Page excerpt:
------

Congratulations to Kate for winning the blonde of the week award with a measly three points after a total silence from most of the other competitors for most of the week.

A fortunate escape for H this week, who narrowly escaped serious injury Monday night after having to dive out of the way of a speeding car driven by 70's perm specialist, and part time singer Leo Sayer.

Now a warning of possible future mutation. If Squirrel doesn't do something in the next week or so, he will be redesignated as Chicken.

READER’S LETTERS

Welcome to this week's letters, and thanks for nothing you illiterate bunch of has beens. I would like to point out that due to sheer dross I've had this week there are only a couple of printworthy items.

I'm not even going to go with the Germans and French, as they are beneath contempt.

------

Directions for this task: Continue the weekly newsletter excerpt from the point where it stops.

Stored data
------

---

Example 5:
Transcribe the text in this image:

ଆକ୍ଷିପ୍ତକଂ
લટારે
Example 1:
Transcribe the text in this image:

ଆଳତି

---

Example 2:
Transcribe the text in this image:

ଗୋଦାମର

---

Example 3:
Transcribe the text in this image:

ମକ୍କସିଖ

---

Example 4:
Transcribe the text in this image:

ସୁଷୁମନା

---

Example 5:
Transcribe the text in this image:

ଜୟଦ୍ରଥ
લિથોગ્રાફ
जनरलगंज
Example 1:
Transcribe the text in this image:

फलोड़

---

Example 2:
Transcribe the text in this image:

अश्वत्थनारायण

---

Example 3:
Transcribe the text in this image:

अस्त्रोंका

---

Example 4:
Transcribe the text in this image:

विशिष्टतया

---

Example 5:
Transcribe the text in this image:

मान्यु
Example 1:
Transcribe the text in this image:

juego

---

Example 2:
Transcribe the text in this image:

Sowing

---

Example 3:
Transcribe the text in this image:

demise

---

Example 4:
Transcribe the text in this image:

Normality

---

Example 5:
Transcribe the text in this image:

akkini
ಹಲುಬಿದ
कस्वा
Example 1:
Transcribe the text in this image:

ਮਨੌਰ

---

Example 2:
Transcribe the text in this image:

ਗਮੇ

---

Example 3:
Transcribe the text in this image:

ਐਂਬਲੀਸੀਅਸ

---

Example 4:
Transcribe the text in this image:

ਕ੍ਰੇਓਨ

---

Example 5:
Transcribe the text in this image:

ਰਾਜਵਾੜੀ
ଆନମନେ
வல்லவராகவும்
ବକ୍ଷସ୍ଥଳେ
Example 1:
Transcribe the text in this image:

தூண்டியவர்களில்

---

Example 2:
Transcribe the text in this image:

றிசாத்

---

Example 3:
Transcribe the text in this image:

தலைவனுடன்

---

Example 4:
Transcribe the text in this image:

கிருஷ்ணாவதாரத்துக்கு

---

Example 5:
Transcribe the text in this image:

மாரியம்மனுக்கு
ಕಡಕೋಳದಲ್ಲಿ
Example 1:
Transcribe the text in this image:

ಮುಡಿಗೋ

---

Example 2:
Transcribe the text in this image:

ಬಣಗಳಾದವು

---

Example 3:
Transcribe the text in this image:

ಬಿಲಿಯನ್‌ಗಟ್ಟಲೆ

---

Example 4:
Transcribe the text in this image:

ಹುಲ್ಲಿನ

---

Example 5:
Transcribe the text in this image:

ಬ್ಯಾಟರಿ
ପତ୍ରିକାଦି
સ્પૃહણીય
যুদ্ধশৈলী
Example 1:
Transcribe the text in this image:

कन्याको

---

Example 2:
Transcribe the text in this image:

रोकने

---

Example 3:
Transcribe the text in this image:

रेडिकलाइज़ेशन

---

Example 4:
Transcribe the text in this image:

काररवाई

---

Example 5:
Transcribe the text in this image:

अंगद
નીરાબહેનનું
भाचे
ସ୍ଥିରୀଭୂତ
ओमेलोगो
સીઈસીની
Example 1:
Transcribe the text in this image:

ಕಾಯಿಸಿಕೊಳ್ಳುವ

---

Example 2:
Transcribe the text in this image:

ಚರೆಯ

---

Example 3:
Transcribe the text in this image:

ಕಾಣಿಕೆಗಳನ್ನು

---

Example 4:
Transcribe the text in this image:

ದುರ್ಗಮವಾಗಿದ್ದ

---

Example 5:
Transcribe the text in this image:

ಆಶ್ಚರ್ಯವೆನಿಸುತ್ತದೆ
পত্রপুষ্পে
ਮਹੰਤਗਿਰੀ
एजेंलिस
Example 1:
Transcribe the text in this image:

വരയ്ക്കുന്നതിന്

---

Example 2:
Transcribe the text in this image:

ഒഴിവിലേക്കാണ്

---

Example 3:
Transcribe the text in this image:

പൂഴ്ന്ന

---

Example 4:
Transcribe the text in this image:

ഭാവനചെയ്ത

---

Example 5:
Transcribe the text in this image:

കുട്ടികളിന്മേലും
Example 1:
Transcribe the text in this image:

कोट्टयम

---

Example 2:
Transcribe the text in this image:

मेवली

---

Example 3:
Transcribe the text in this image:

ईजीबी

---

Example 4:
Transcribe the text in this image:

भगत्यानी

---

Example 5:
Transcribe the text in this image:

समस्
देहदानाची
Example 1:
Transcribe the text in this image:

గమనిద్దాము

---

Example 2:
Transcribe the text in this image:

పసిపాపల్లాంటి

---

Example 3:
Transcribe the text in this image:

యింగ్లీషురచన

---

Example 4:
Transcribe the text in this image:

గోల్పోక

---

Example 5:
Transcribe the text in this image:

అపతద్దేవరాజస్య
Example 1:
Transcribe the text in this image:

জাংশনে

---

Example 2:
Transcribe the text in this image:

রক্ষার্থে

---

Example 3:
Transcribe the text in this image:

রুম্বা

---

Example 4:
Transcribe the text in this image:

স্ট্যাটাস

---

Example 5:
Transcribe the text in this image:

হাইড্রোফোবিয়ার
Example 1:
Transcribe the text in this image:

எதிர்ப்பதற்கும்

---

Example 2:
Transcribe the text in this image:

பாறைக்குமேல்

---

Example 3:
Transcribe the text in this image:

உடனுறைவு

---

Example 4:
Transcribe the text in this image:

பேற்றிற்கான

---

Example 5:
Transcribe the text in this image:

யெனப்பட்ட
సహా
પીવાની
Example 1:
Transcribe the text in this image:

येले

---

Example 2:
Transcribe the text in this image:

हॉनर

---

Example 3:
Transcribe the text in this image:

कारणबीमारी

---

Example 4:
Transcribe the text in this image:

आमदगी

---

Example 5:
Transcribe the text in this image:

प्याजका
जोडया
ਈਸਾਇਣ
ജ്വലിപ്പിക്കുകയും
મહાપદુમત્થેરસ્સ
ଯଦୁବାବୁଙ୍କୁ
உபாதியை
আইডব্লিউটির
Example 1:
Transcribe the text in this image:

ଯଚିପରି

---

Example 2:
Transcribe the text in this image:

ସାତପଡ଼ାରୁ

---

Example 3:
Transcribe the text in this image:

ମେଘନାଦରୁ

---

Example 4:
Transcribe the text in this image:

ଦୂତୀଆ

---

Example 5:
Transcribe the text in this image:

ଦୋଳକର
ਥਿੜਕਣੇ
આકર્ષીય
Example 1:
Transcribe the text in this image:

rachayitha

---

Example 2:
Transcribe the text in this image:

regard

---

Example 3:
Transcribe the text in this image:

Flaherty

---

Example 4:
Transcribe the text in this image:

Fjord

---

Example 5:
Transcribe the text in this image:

------

Reply to the exercise:
Mr. Patrick Quinn, from Lahinch, County Clare, Eire, writes in with the following piece of brilliant rubbish. "I was on my way to work one morning when I saw this empty lorry, that was full of bricks, run over a dead cat lying in the road, and I'll tell you what, it half killed it. Before you could say supercalifragilisticexpialidocious this ambulance pulls up, and gets the cat onto a stretcher and, cos I'm the only witness take me to the hospital with it. When it got there it sat at the corner of a round table, and it sat there chewing at the dry end of a wet cloth, and I could swear it looked quite contented." While you all try to take that in, I'll take this opportunity to say don't mind the dog, the big rabbit gets fucked.

Next up is a Sattaya Chakarot Narmsara, from Kanchanaburi, Thailand (and I don't know whether that is male or female, for all I know it could be a hermaphrodite or a ladyboy), writes the following, "Prungnii tieng kuen shan rak khan, dirn tang dooi swasdee pap pob gan mai wanangkan, Mii kai mai, ign mai dai tang mod tau rai." Now to be honest I haven't got a clue what any of that means, but it made a hell of a lot more sense than most of your letters this week. For all I know it could be lots of abuse, or even a shopping list, but who gives a fuck.

Short and sweet. Hitman, creative writing teacher, Lincoln prison, Mr Perrin, Ted Hughes, Poems about the soap and the shower, make it stop.

That's it for the letters for this week, but there will be more next week.

THIS WEEK IN THE NEWS

A couple of items that have caught my eye this week.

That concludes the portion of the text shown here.